Without a doubt one thing that has improved is the fact that they now have been provided some element of basic facilities like toilets with piping for water, and electricity. But, how have these buildings contributed in a general betterment of their lives? Could it have been any better with an in-situ upgradation initiative (as against such rehousing), with improved structures in place of their previous hutments, better drainage, proper paving where needed, service yards for washing clothes, access to clean drinking water, better power infrastructure, etc? The new buildings that have been provided are mere shells that do not seem to consider the dwellers or their social requirements as important and it shows in the design.
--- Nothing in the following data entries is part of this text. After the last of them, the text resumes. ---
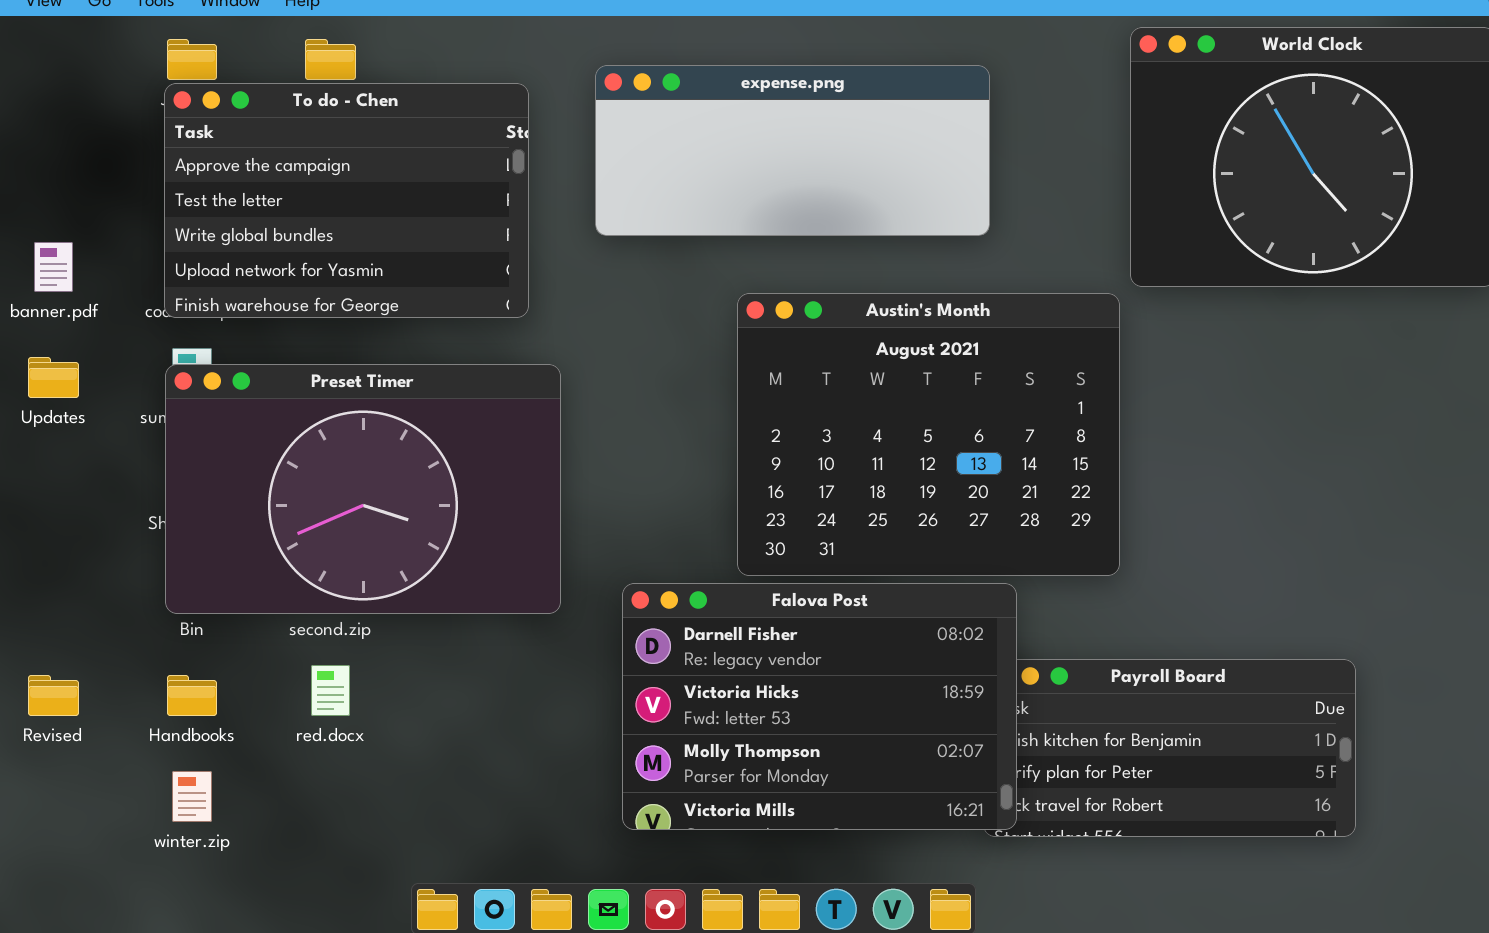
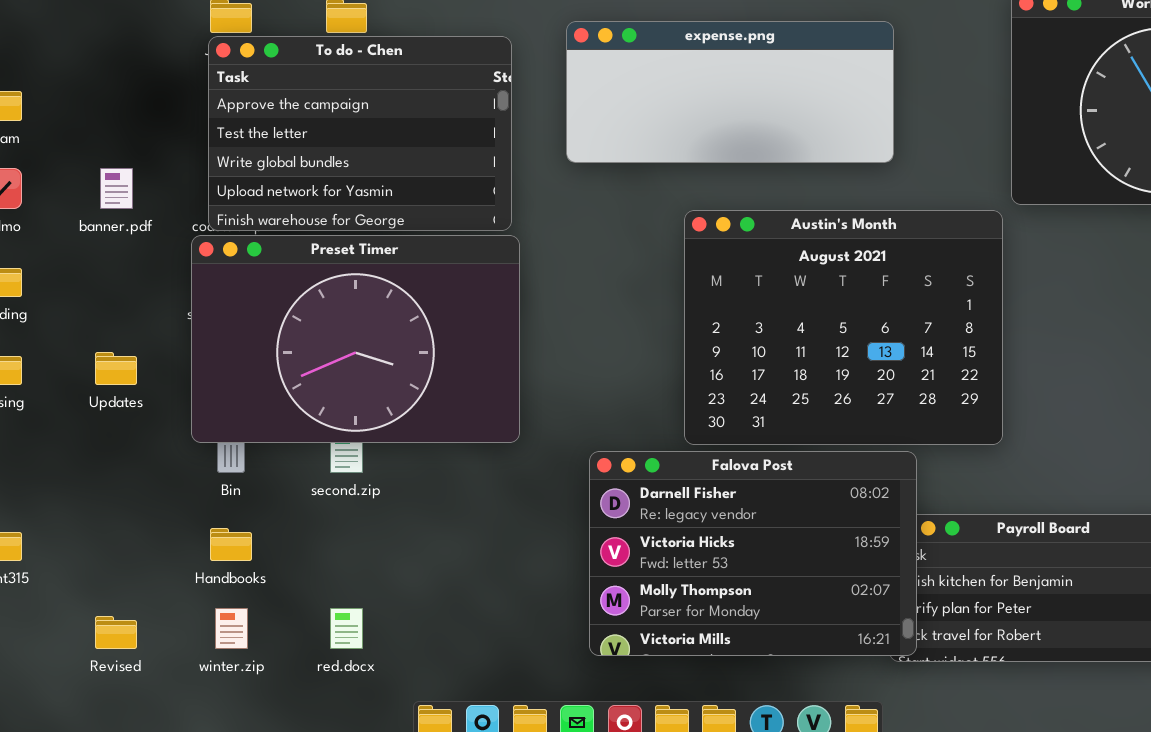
Updates: [28,357,79,398] -> [95,352,137,385], moved
Preset Timer: [165,364,561,614] -> [191,235,520,443], moved
red.docx: [311,665,350,716] -> [330,608,363,649], moved
Revised: [28,675,79,716] -> [95,616,137,649], moved

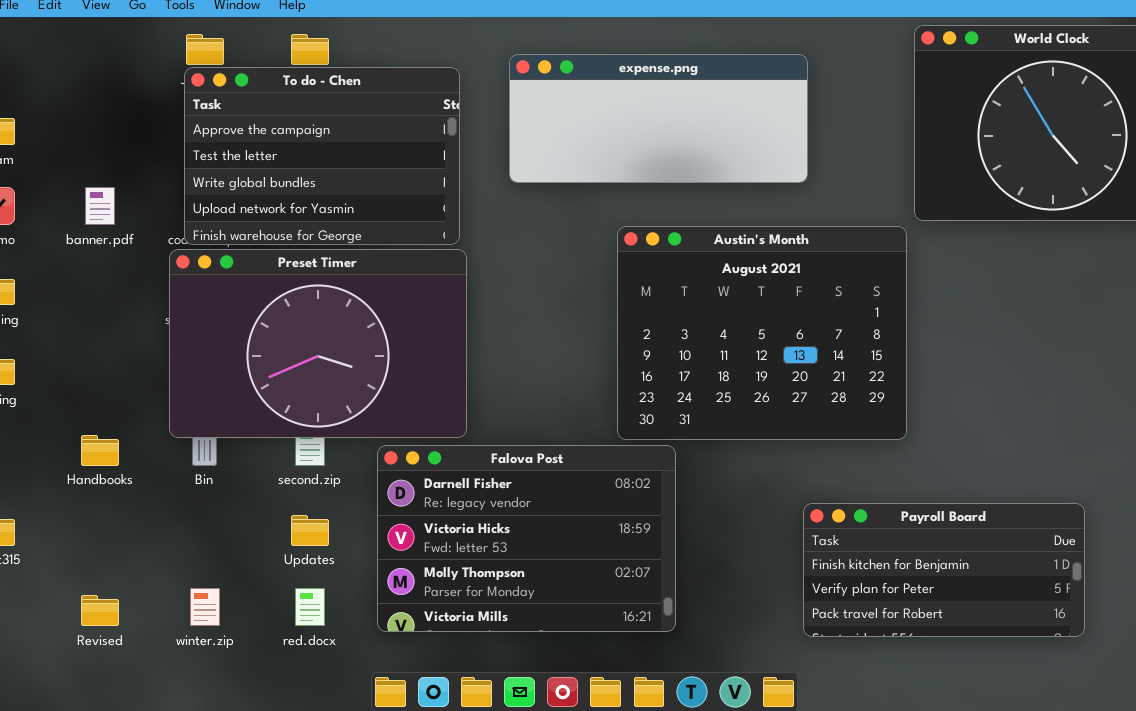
Updates: [95,352,137,385] -> [291,515,329,546], moved
Falova Post: [589,451,917,656] -> [377,445,676,632], moved
Handbooks: [210,528,252,561] -> [81,435,119,466], moved

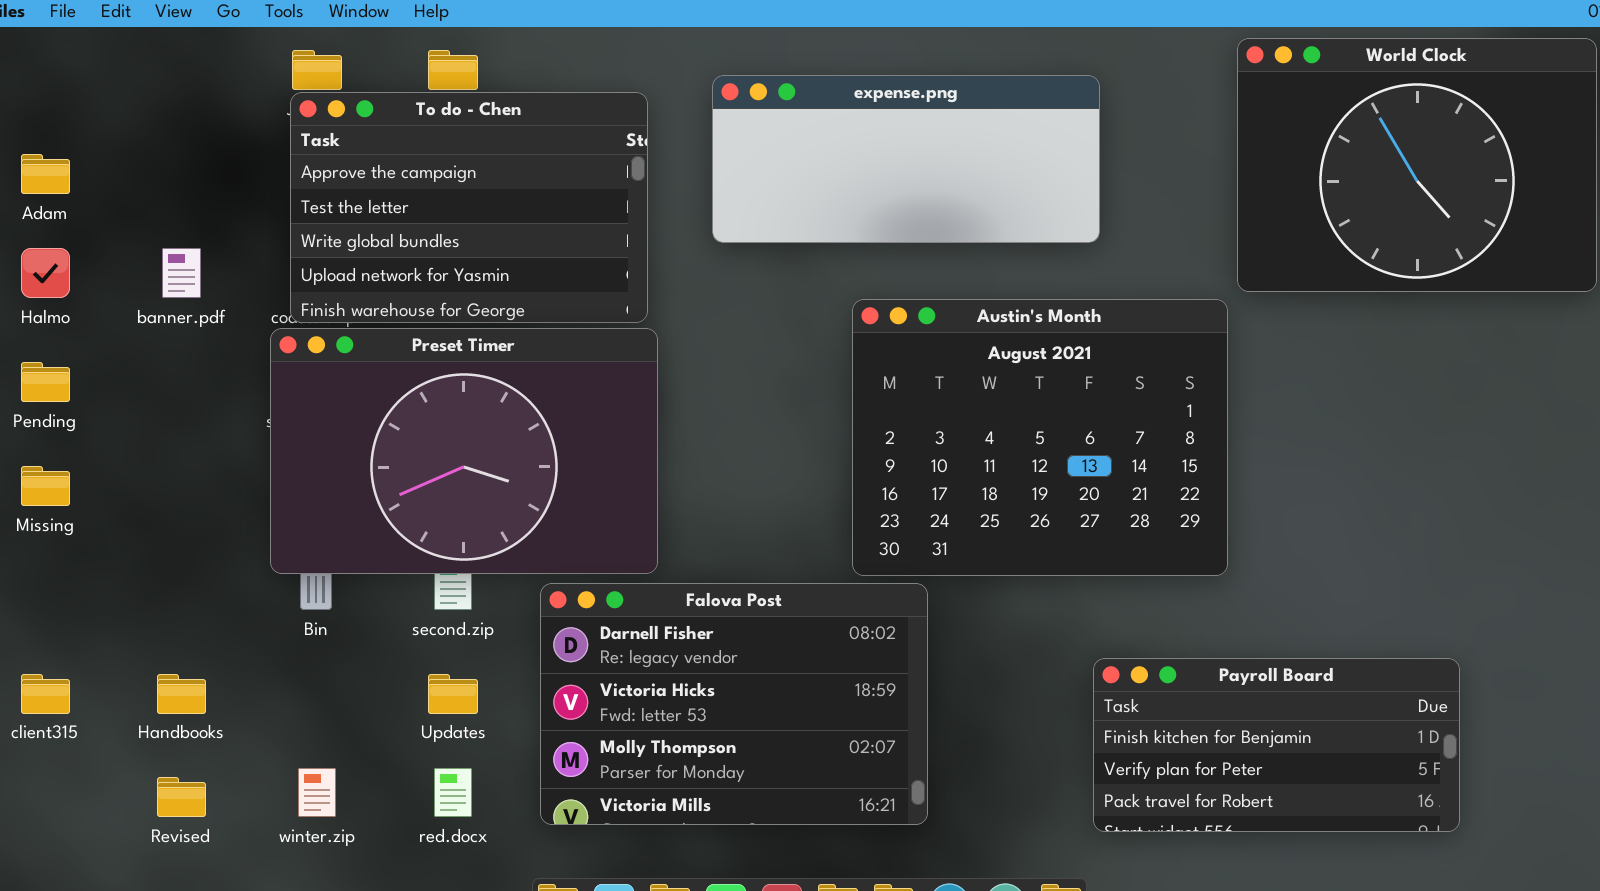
Handbooks: [81,435,119,466] -> [157,674,206,714], moved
The primary objective of housing for slum inhabitants and the poor is about inclusion, about giving them a good respectable place as citizens of the city. If it was only an aspect of sanitation and providing facilities, then why couldn't one have considered what I have suggested in the above paragraph. Dignity of life does not seem to be a part of any rehousing scheme for the poor. They don't seem to have any right to aesthetics! Matchbox type tenements reflect a general apathy of the so called powers that be.
The stacking of blocks... too close for comfort, and light!
Of course, sustainability does not seem to figure in any of these developments. How do we act on a degree of far term thinking in what their access to utilities would be? The building systems and materials leave a lot to be desired. Even the current mandatory inclusion of Rainwater harvesting infrastructure has not been provided.

As we sign off from this case study, let us reflect on our attitudes towards these citizens of our cities and ask ourselves do the poor only need houses, not homes?